Requirement: As you look over the data below, please find each line where the word "hand" appears, then copy it.

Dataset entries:

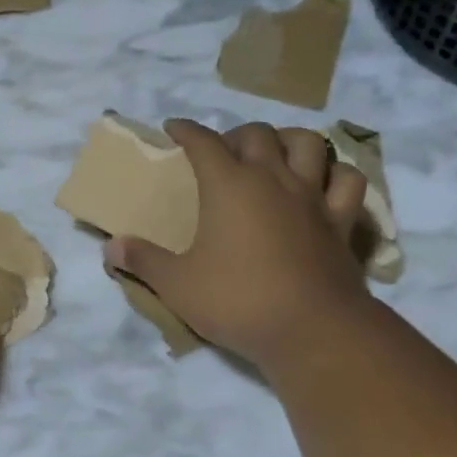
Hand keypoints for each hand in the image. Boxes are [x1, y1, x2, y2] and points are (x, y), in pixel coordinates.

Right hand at [104, 120, 374, 372]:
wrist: (311, 329)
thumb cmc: (237, 301)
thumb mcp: (177, 285)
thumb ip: (143, 261)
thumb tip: (110, 248)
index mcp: (229, 186)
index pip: (203, 142)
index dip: (186, 130)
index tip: (173, 127)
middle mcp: (272, 179)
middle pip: (256, 134)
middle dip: (234, 135)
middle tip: (221, 153)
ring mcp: (312, 197)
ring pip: (308, 144)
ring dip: (287, 141)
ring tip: (274, 156)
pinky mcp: (341, 221)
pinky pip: (346, 181)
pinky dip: (333, 173)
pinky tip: (322, 183)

Answer area:
Hand keypoints for each hand in the image. Boxes are [x1, y1, x2, y2] and points are (x, y), in pixel coordinates.
Right hand at [104, 120, 374, 372]:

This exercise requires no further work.